Page
==*==

In Little Women’s 2019 incarnation, Gerwig toggles between the Marches’ past and present lives, revealing how the sisters are gradually rewarded or punished for their childhood ambitions. Jo (Saoirse Ronan)—the second-eldest, the most bookish, and the camera’s clear favorite—always remembers youth as richer than her present, and Gerwig faithfully translates this into image, depicting adulthood in threadbare grays and blues, drawing stark angles to evoke hard-earned grief. The symbiotic correspondence between Jo’s inner life and the aesthetic sensibility of her surroundings is itself a privilege that the film takes for granted. Moving through the world with ease, Jo finds that it will always answer to her emotions, that its palette deepens or blanches in accordance with her mental state. Such harmony exists sparingly, for select characters; the film cannot countenance or truly consider the existence of individuals who, for one reason or another, may live in discord with the environments in which they are embedded.

==*==

Material supplied
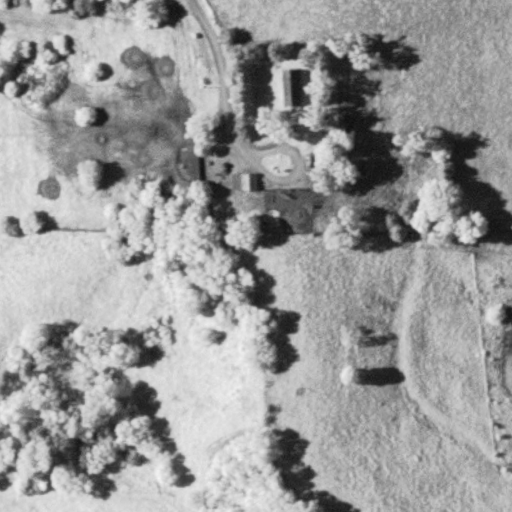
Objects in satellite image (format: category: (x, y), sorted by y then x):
road: (226, 92)
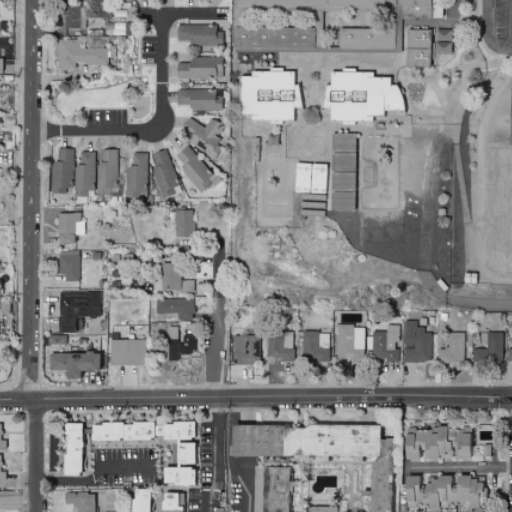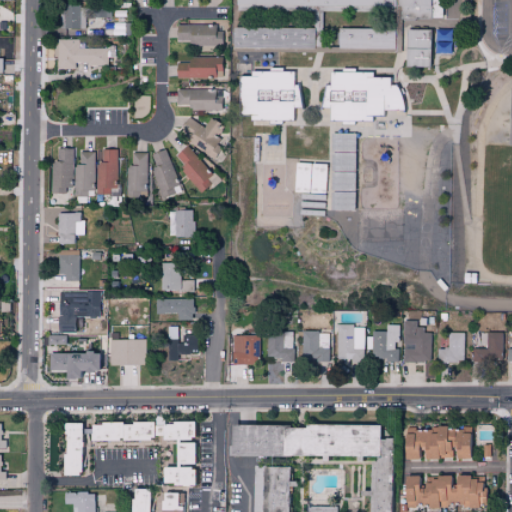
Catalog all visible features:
building: (362, 5)
building: (102, 12)
road: (178, 15)
building: (72, 16)
parking lot: (505, 17)
road: (511, 22)
road: (489, 30)
building: (199, 34)
building: (272, 37)
building: (365, 38)
building: (416, 48)
building: (77, 54)
building: (200, 67)
building: (268, 95)
building: (358, 95)
building: (198, 98)
road: (153, 128)
building: (201, 134)
building: (341, 152)
building: (194, 167)
building: (62, 171)
building: (108, 172)
building: (164, 173)
building: (85, 175)
building: (138, 178)
building: (309, 178)
building: (342, 181)
building: (181, 223)
building: (68, 227)
road: (36, 255)
building: (69, 266)
building: (171, 276)
building: (188, 286)
building: (176, 307)
building: (76, 308)
road: (216, 328)
building: (55, 339)
building: (350, 343)
building: (385, 343)
building: (416, 343)
building: (181, 344)
building: (280, 345)
building: (315, 346)
building: (487, 347)
building: (245, 349)
building: (452, 349)
building: (510, 351)
building: (127, 352)
building: (73, 363)
road: (255, 399)
building: (120, 431)
building: (2, 438)
building: (434, 443)
building: (70, 449)
building: (321, 450)
road: (212, 455)
road: (233, 458)
building: (179, 466)
road: (463, 467)
road: (94, 470)
building: (2, 472)
building: (271, 488)
building: (443, 492)
building: (138, 500)
building: (80, 501)
building: (171, 502)
building: (322, 509)
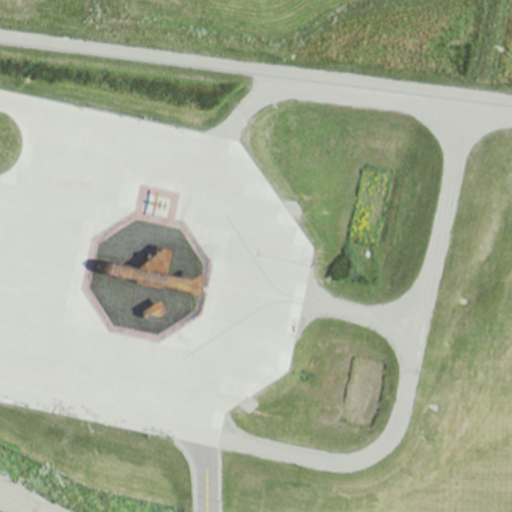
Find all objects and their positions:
airport: (284, 39)
road: (255, 66)
road: (352, 94)
road: (19, 203)
road: (267, 221)
building: (256, 288)
road: (344, 310)
road: (10, 332)
road: (412, 369)
road: (23, 500)
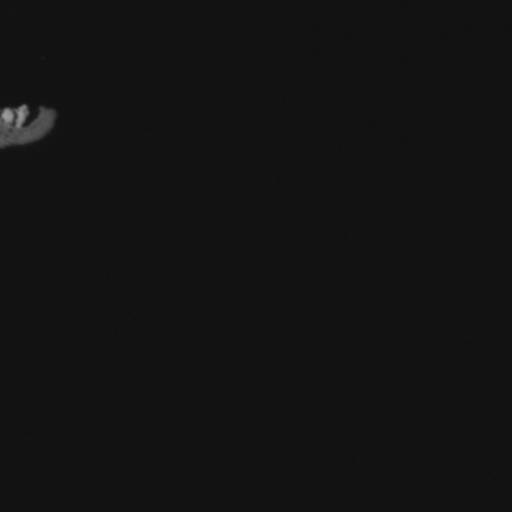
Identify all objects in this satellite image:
river: (233, 253)
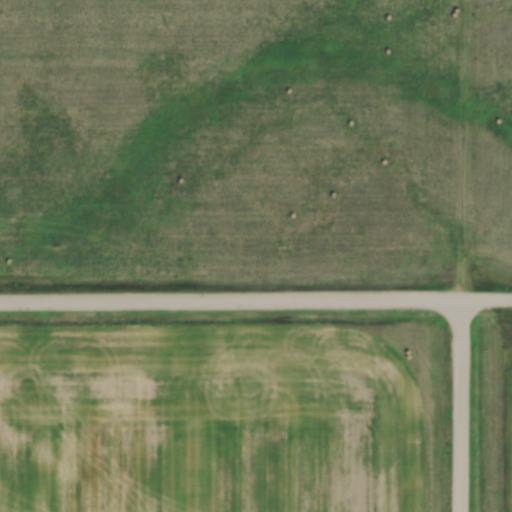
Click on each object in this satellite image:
road: (256, 305)
road: (470, 408)
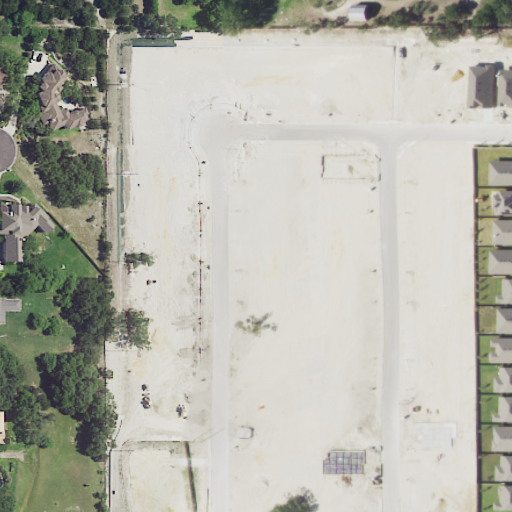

==*==

Exercise instructions
1) In the passage about Little Women, what colors does Gerwig use to depict adulthood?
2) Render this sentence from the passage about Little Women in Spanish: "The symbiotic correspondence between Jo’s inner life and the aesthetic sensibility of her surroundings is itself a privilege that the film takes for granted."

Solutions by task
1) Threadbare grays and blues.

2) La correspondencia simbiótica entre la vida interior de Jo y la sensibilidad estética de su entorno es en sí misma un privilegio que la película da por sentado.